▸ **Written task**:
In the data below, find each line carrying the string "locked" and copy it out.

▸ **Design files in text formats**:
↓↓↓
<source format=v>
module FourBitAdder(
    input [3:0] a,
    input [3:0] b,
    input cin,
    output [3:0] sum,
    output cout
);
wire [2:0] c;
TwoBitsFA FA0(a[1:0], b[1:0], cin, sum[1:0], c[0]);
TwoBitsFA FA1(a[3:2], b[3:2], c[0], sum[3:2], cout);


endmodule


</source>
↑↑↑
↓↓↓
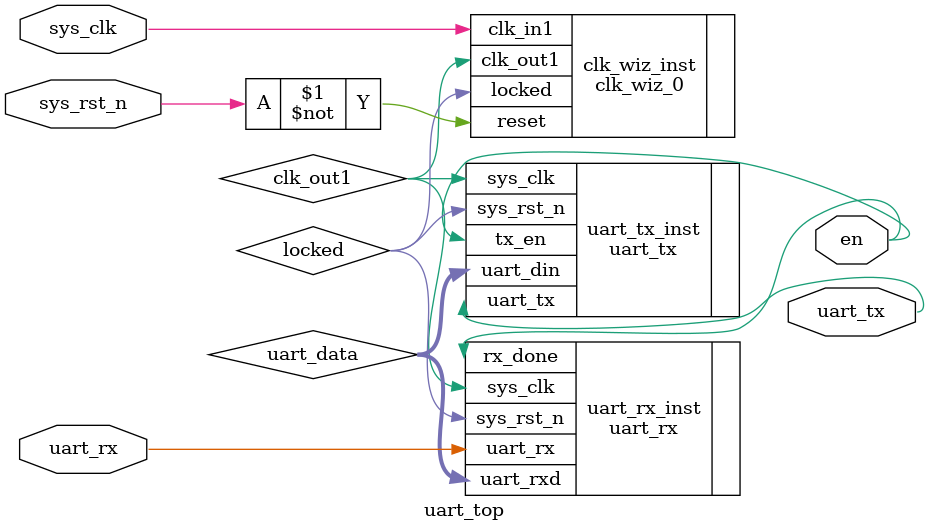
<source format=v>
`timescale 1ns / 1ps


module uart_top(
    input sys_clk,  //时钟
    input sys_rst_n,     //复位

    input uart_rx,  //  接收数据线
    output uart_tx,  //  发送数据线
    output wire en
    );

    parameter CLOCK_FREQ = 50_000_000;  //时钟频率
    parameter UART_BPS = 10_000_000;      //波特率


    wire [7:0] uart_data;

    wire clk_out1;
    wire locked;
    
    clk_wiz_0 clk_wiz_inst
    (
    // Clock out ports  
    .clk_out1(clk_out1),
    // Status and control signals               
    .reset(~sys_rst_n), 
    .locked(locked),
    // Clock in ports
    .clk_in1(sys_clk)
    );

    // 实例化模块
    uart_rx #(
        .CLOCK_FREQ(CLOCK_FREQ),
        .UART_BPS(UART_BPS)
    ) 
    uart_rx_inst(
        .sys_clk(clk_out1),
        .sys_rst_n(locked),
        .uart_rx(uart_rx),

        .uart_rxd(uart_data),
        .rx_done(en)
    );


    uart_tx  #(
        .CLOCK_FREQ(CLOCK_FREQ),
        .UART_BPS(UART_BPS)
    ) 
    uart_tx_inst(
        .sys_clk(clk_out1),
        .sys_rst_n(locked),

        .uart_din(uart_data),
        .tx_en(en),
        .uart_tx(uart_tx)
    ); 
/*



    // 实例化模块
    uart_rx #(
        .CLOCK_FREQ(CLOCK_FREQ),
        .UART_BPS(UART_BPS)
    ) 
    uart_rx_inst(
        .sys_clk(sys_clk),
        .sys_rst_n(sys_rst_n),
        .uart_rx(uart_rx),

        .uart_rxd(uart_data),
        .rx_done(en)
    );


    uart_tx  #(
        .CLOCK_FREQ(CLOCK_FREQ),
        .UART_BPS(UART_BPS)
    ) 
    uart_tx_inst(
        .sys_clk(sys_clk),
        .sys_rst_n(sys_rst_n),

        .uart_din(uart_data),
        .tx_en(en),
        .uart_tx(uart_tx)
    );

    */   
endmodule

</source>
↑↑↑
▸ **Reply to the task**:
    wire locked;
    .locked(locked),
        .sys_rst_n(locked),
        .sys_rst_n(locked),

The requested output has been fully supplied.